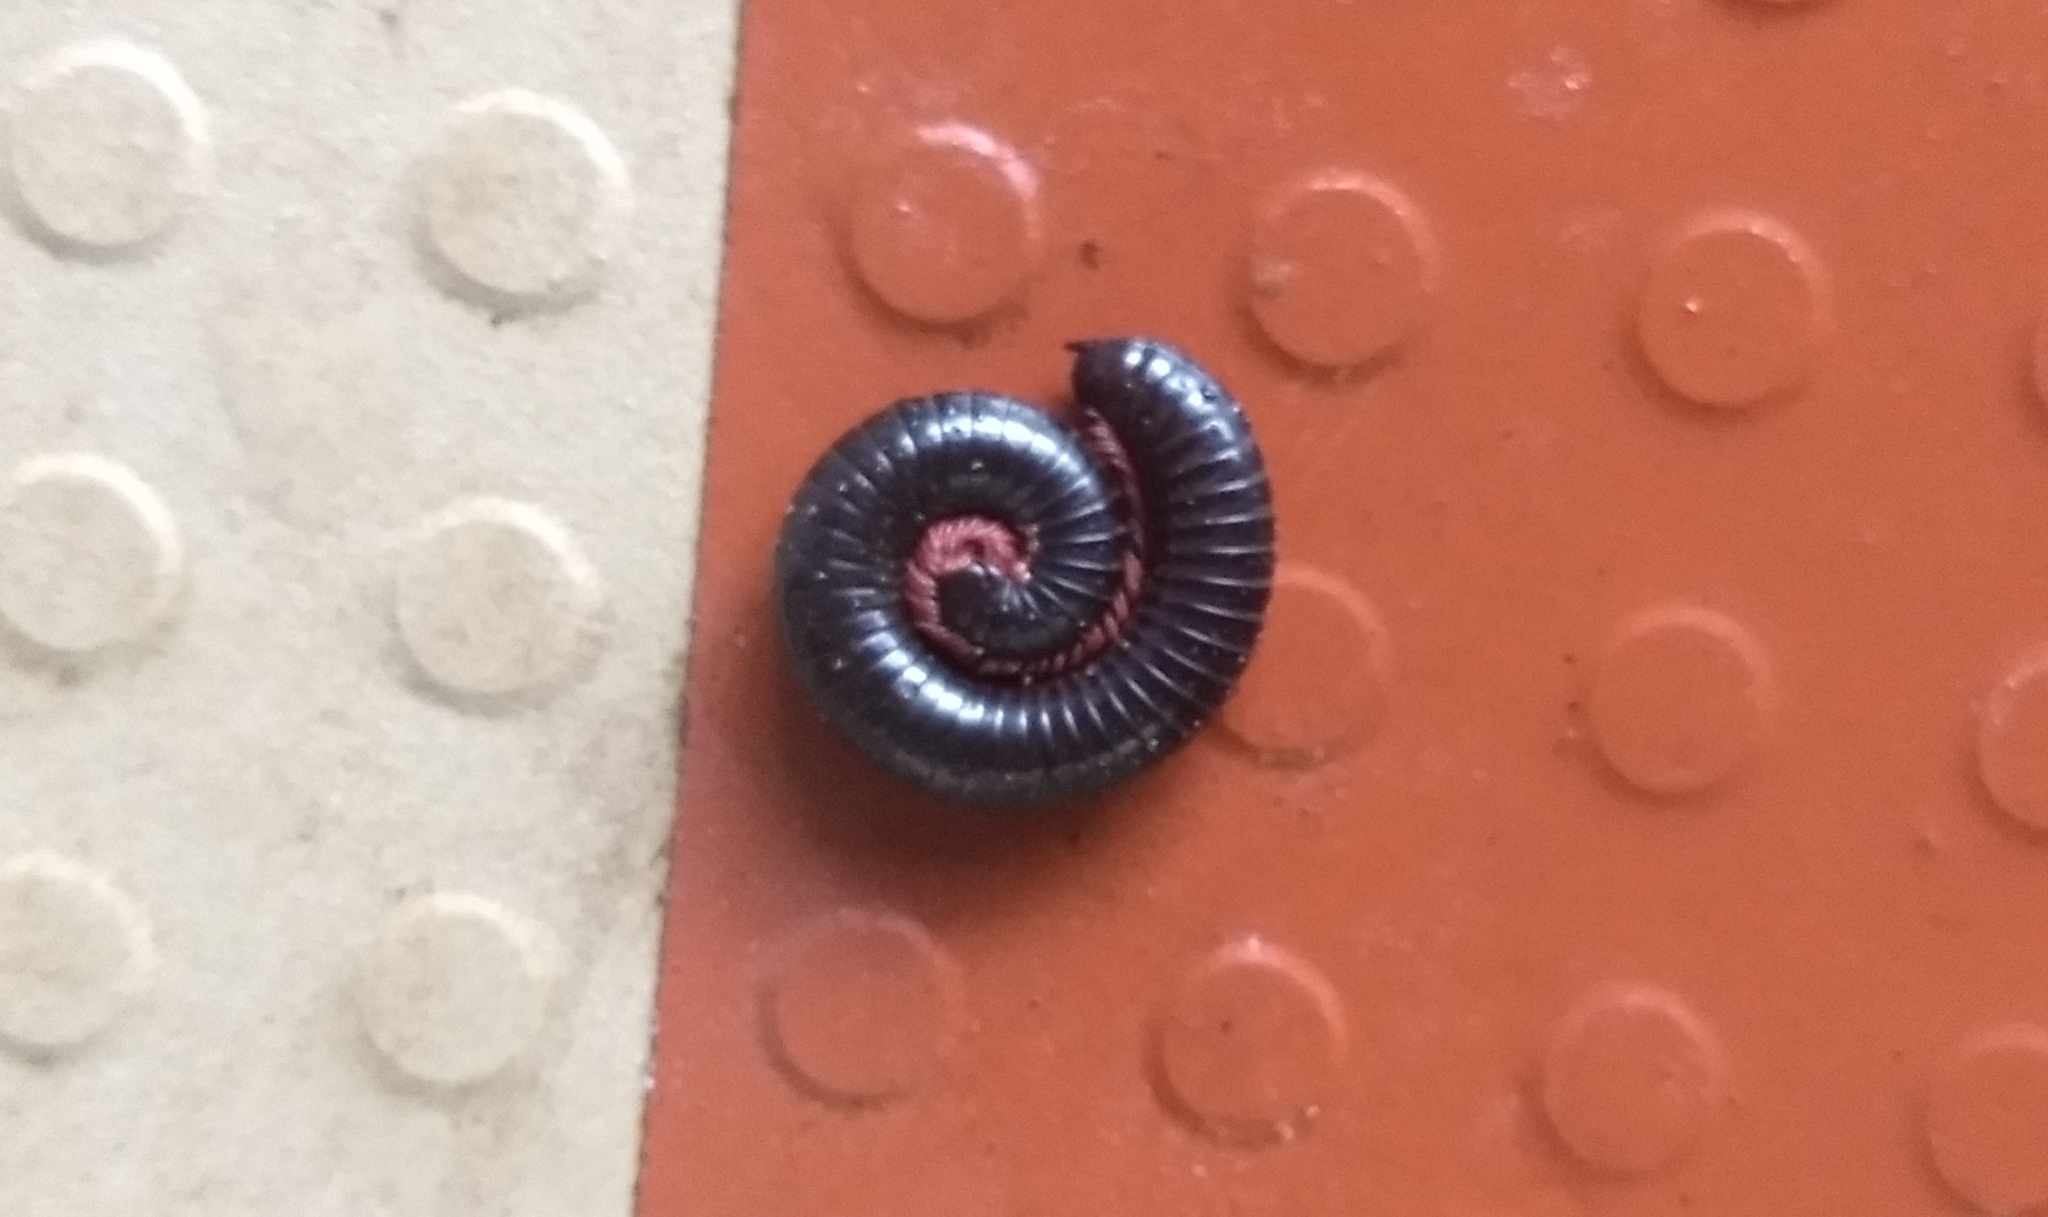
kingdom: Animalia
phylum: Arthropoda
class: Diplopoda
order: Spirostreptida
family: Harpagophoridae
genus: Phyllogonostreptus
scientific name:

Work required - Copy every line above word for word, but leave out the pictures.

Answer in full -
kingdom: Animalia
phylum: Arthropoda
class: Diplopoda
order: Spirostreptida
family: Harpagophoridae
genus: Phyllogonostreptus
scientific name:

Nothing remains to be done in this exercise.